What is the difference between horizontal and vertical scaling in Kubernetes?
Consider how each approach adds capacity to handle increased load.
Answer
Horizontal scaling adds or removes Pod replicas to distribute load across more instances. It is managed by the Horizontal Pod Autoscaler (HPA) and is the preferred scaling method for stateless applications. Vertical scaling increases or decreases the CPU and memory resources allocated to existing Pods. It is managed by the Vertical Pod Autoscaler (VPA) and is useful for applications that cannot easily be replicated. Horizontal scaling is generally preferred because it provides better availability and fault tolerance.
Which self-healing mechanism does Kubernetes use when a container's liveness probe fails?
Consider the different probes and their consequences.
Answer
When a container's liveness probe fails, the kubelet kills the container and restarts it according to the Pod's restart policy (usually Always for Deployments). This is different from a readiness probe failure, which only removes the Pod from Service endpoints without restarting the container. The liveness probe mechanism ensures that containers stuck in broken states (e.g., deadlocks) are automatically recovered.
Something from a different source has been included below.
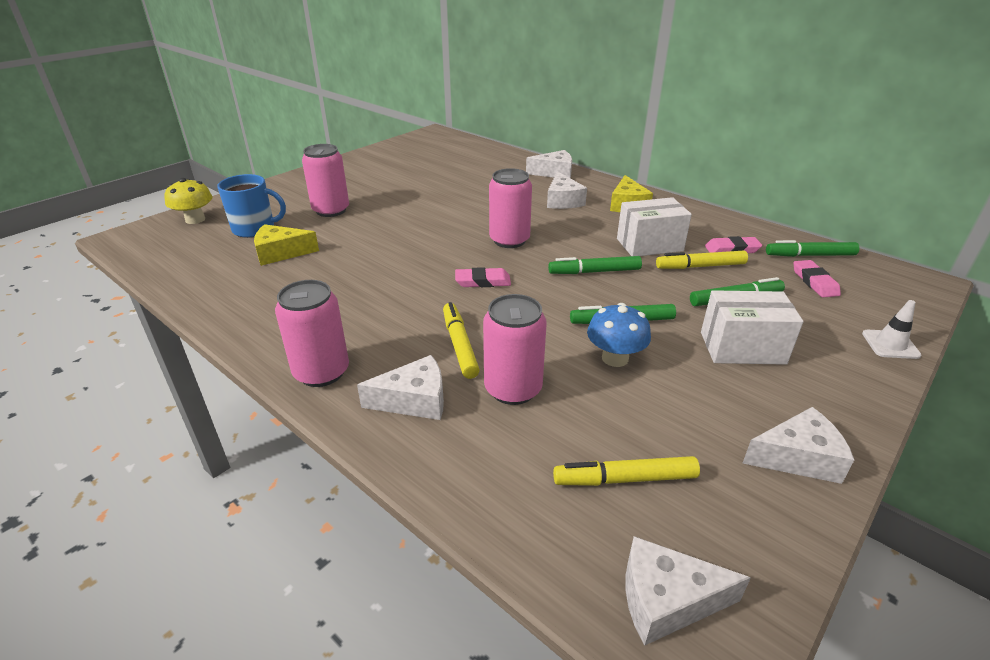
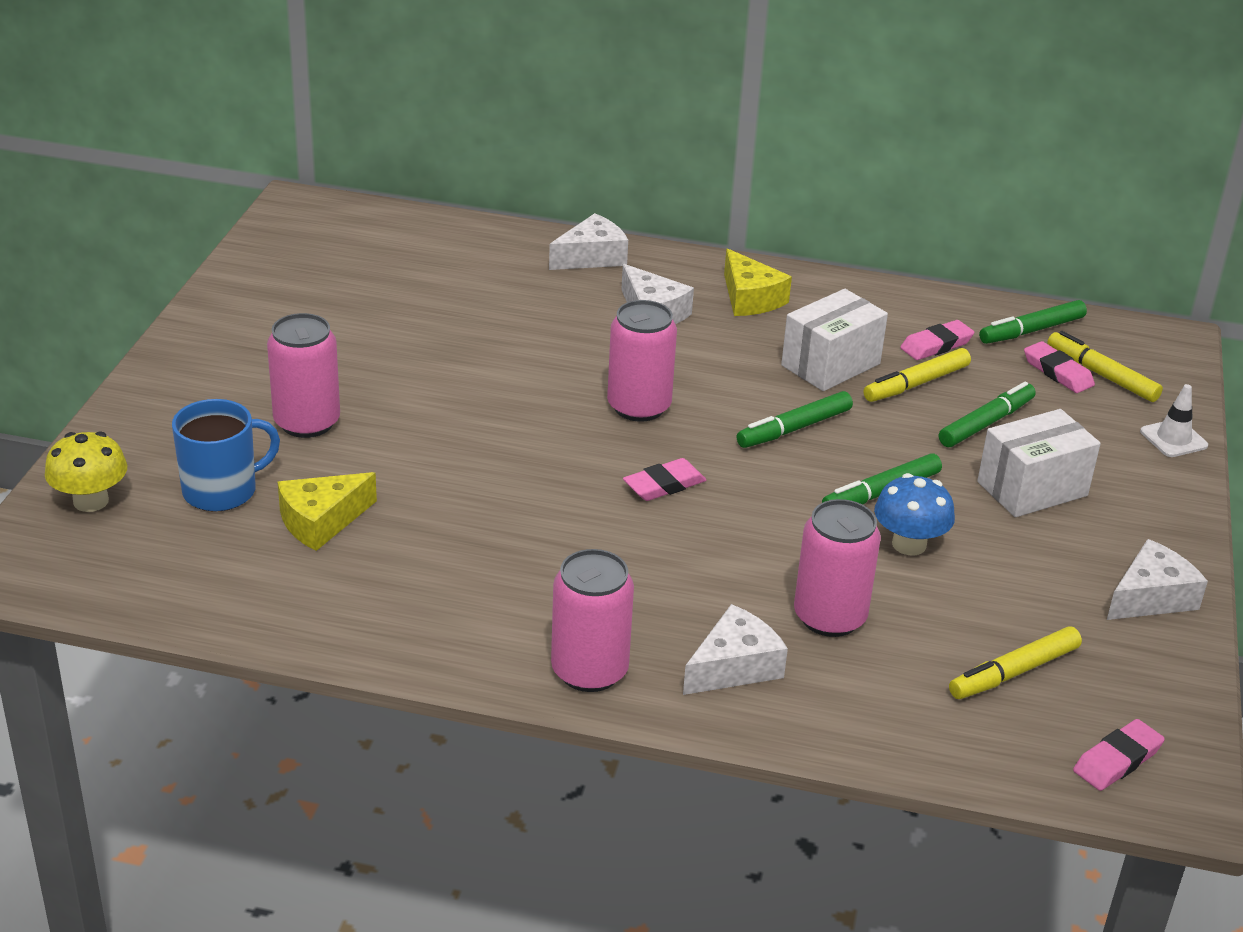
camera: 30 degrees left, 0 degrees up
(459, 345) = (720, 583): yellow marker -> yellow marker (1101, 375)
(666, 600) = (1117, 760): white cheese -> pink eraser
A team wants to use Kubernetes but currently builds all their container images with Docker. Will their images work after the dockershim removal?
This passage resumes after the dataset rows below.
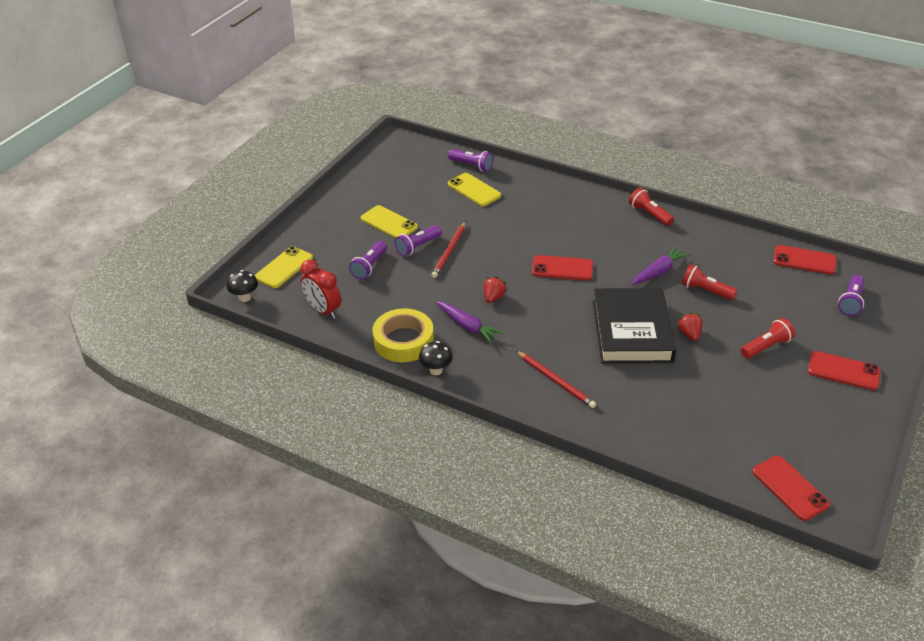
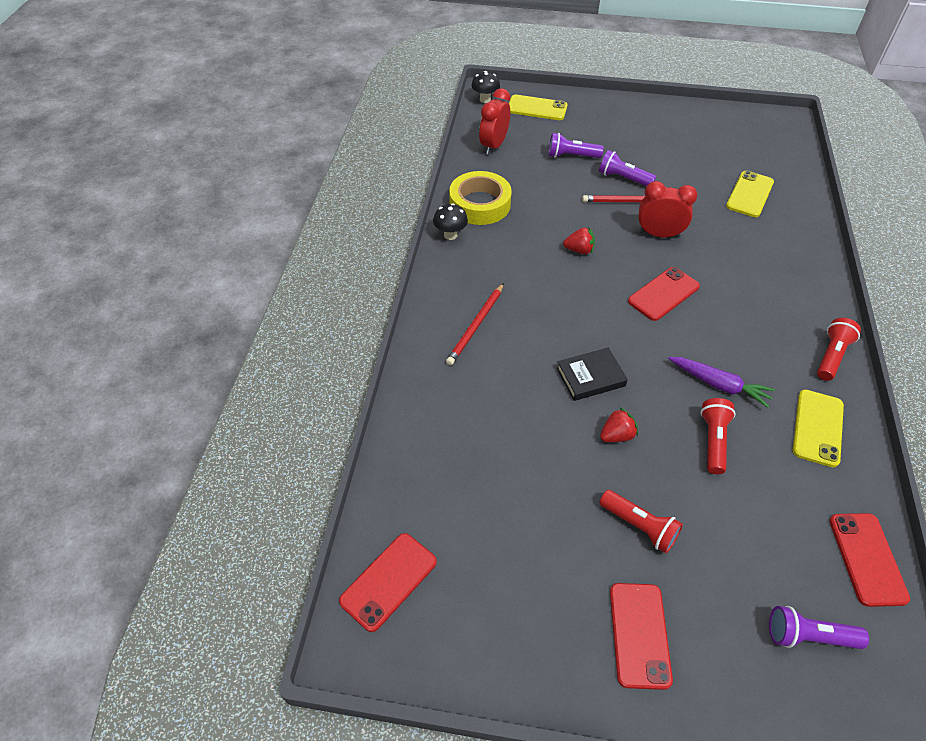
camera: 70 degrees right, 10 degrees up
(389, 223) = (646, 150): yellow phone -> yellow phone (817, 428)
(467, 326) = (524, 241): purple carrot -> none
(471, 166) = (792, 182): purple flashlight -> none
(496, 249) = (659, 234): none -> red clock
(562, 268) = (663, 294): red phone -> red phone turned 60 degrees clockwise
(632, 331) = (590, 377): black book -> black book, size x0.49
Consider the relationship between Docker images and OCI standards.
Answer
Yes, Docker-built images will continue to work without any changes. Docker produces OCI-compliant images, and Kubernetes container runtimes (containerd, CRI-O) can run any OCI-compliant image. The dockershim removal only affected the use of Docker Engine as a container runtime in Kubernetes clusters. The image build tooling (Docker, Buildah, kaniko, etc.) is completely separate from the runtime.